Walmart and 24 other retail giants have spoken out against President Trump's tariffs on Chinese imports in to the USA. The Retail Industry Leaders Association ("RILA") has claimed that the tariffs will lead to higher costs for retailers which will be passed on to consumers.
The tariffs have been imposed by the President as part of his attempt to stem the flow of jobs, technology and intellectual property from the USA to China. He has said (and Tweeted) that Chinese companies are, by legitimate means or otherwise, acquiring American technologies and then selling them back to American businesses, undercutting US rivals.
The President's tariff does not target the separately pursued illegal copying that is an ongoing issue with China for all jurisdictions.
At present a common business model for Chinese companies is to acquire an American technology firm, assign the intellectual property rights to the Chinese parent company and begin production of the technologies in China entirely legitimately. They can then sell the products on the American market at a significantly lower price than American manufacturers are able to.
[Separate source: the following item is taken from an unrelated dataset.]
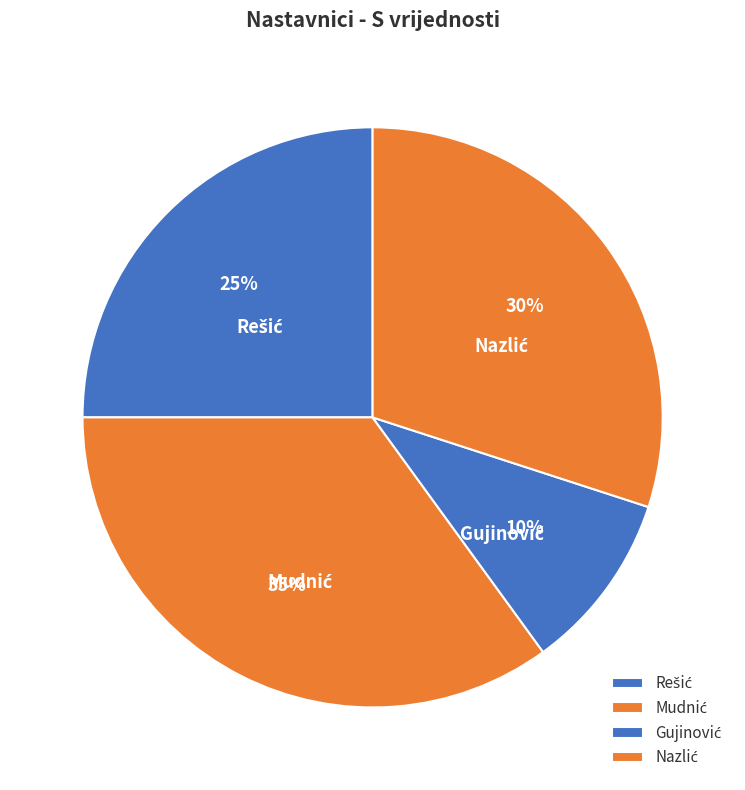

To the nearest percent, what is the difference between the largest and smallest slice percentages?

25%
While this seems like a convoluted and tedious process, it allows Chinese companies to buy up intellectual property rights they would otherwise be unable to access legally, and to undercut American manufacturers in the process.
The retailers which oppose these tariffs are claiming that by preventing the Chinese undercutting that American firms will face no competition, driving up prices at wholesale, which will in turn drive up prices for the consumer.
They further argue that the tariffs will not only stop this undesirable practice, but also drive up the price of goods widely sources from China.